MC Canada general secretary calls on world’s religions to stop using faith as a source of violence



Winnipeg, Man.

There are currently eight Millennium Development Goals (MDGs) that were agreed to by 192 United Nations member states in 2000 and that are to be achieved by 2015. But according to Robert J. Suderman, general secretary of Mennonite Church Canada, there should be a ninth.

Suderman was a panelist at the peace and security session of the World Religions Summit 2010, held at the University of Winnipeg campus from June 21-23. “There are people in the world who use religion as a source of violence,” he said. “We need to take that very seriously.”

In order to take it seriously, Suderman suggested that the G8 nations develop an interfaith agreement to stop justifying violence. “This millennium goal could be as simple as that our houses of faith stop teaching—and stop justifying—the use of lethal violence between and among our own people,” he said.

This may be a small step, but it is a step that Suderman believes the G8 countries should take. He suggested that the “architects of ‘unpeace’?” are those people who are part of the houses of faith that the interfaith leaders collectively represent. “Stop it, stop the killing, stop the hurting,” he implored.

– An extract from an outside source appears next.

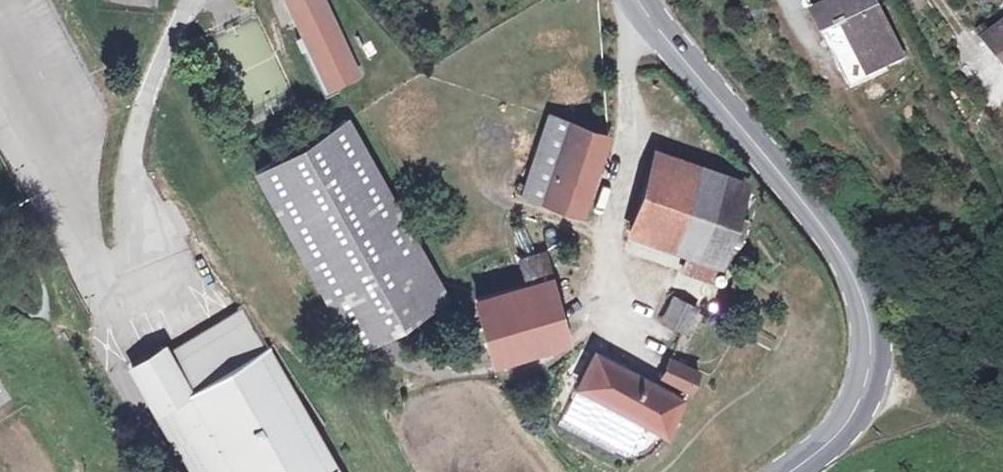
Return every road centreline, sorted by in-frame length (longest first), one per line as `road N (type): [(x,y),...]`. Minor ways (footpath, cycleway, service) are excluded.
road 1 (secondary): [(790,471),(835,433),(855,401),(866,342),(854,281),(831,239),(640,0)]
road 2 (unclassified): [(0,60),(104,289),(148,264)]
road 3 (unclassified): [(193,0),(133,130),(128,174),(148,264)]
road 4 (track): [(1002,443),(864,369)]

Earlier that day, Canadian Senator Romeo Dallaire gave the keynote address. He was actively involved with the UN peacemaking mission in Rwanda before and during the time of the genocide in the early 1990s. Dallaire suggested that there is a disconnect between what the G8 countries do and what they say. Despite G8 claims that “all humans are human [and] there is no one of us that is more human than another,” he said that their current and past actions tell a different story, one that indicates that those in the wealthy nations “are more human” than those in poorer nations.